*** Opening of Data extract ***
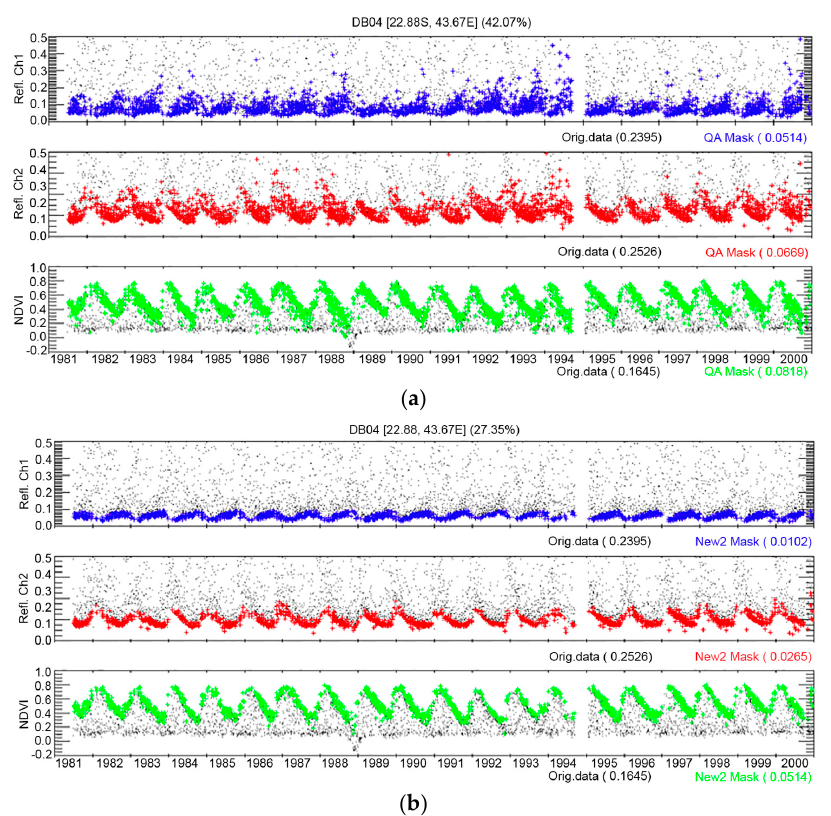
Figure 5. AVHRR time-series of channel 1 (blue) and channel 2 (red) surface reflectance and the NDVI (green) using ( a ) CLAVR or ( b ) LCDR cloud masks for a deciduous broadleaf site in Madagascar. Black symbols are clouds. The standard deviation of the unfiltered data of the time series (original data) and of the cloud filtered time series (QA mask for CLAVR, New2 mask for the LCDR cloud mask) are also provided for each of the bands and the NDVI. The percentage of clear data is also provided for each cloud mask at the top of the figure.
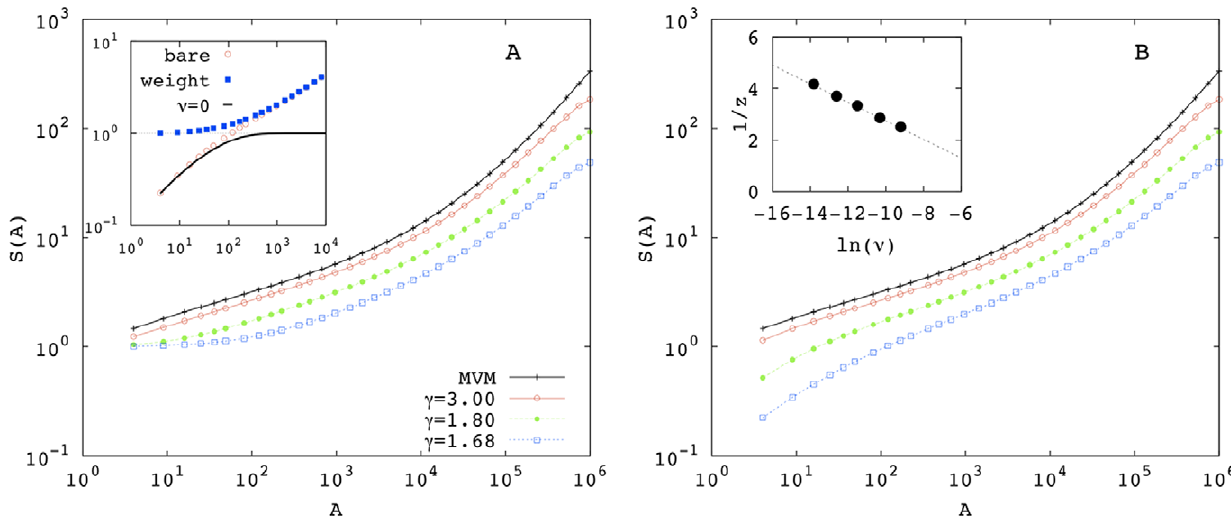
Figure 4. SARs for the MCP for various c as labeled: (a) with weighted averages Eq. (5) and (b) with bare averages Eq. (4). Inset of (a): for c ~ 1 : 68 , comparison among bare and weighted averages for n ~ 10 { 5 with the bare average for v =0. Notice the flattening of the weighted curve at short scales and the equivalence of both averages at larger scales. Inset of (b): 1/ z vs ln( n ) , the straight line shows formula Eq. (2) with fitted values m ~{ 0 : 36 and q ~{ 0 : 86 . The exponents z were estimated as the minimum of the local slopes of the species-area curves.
*** Close of Data extract ***
*** Opening of Data extract ***
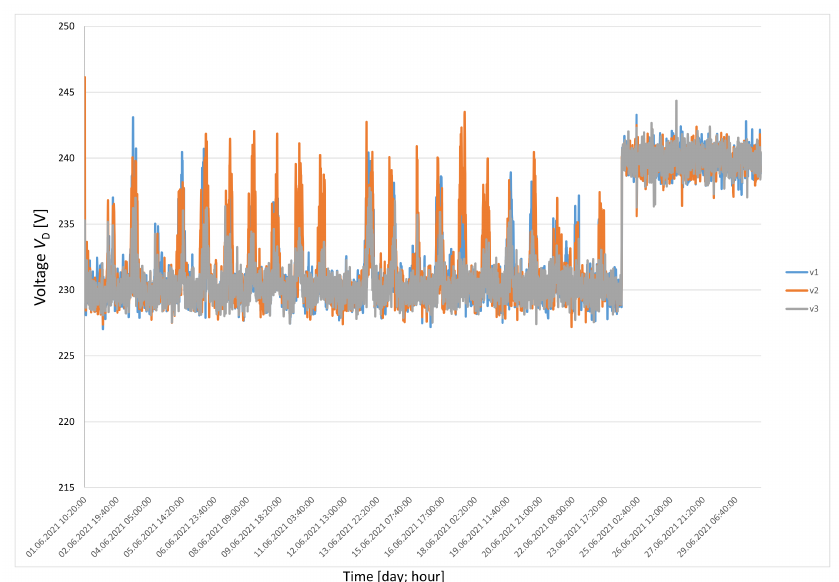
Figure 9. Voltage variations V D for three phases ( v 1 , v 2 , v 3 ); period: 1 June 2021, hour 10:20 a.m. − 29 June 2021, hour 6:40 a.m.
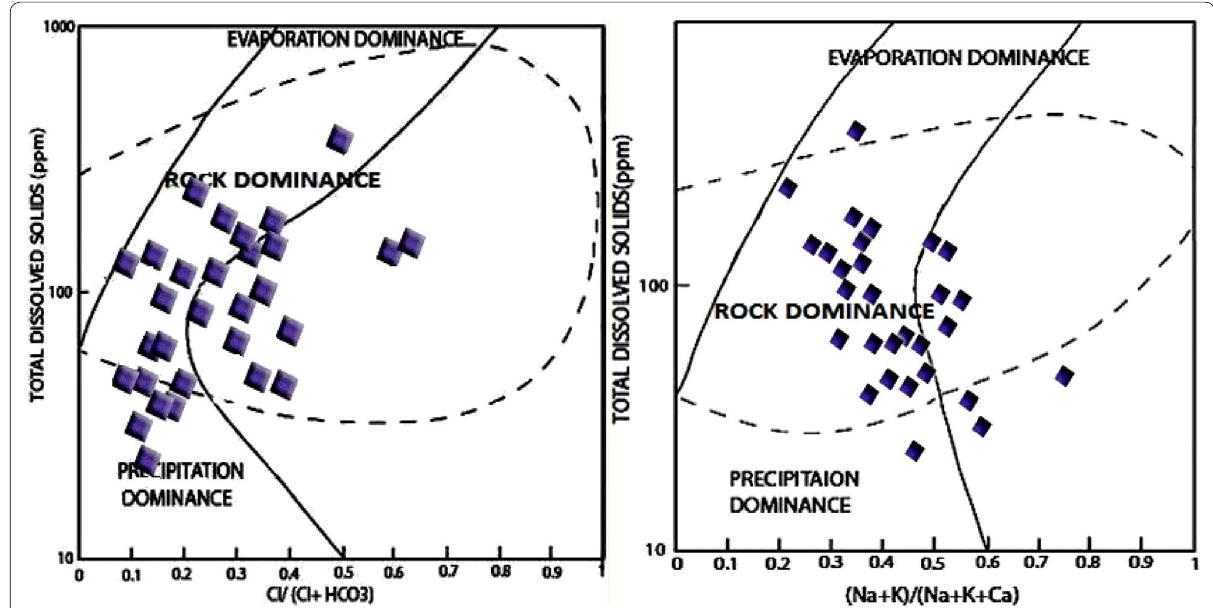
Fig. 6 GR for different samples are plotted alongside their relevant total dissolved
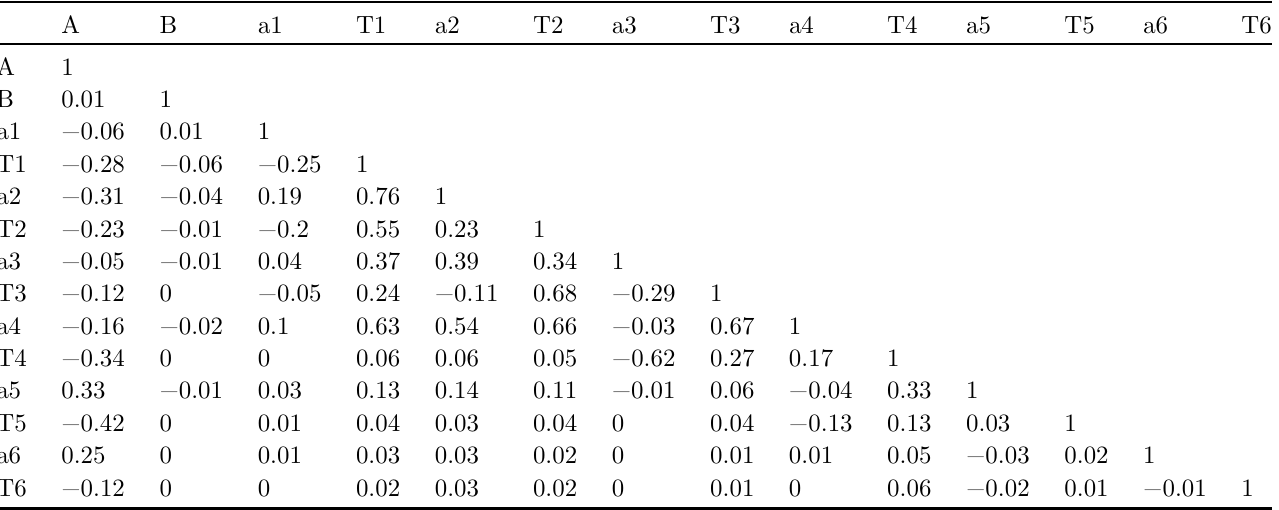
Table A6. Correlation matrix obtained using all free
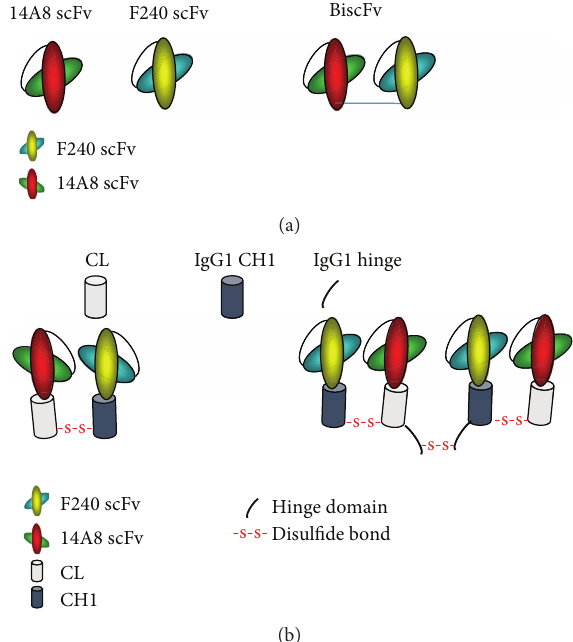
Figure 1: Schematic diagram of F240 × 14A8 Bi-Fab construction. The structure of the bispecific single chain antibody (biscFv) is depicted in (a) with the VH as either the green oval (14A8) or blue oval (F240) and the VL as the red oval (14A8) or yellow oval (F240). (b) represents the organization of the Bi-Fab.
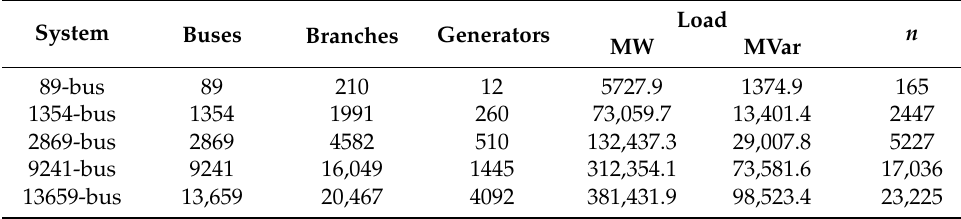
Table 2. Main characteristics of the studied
*** Close of Data extract ***
■ Exercise objective: Lines above that include the string "Table" need to be copied.

■ Written reply:
Table A6. Correlation matrix obtained using all free
Table 2. Main characteristics of the studied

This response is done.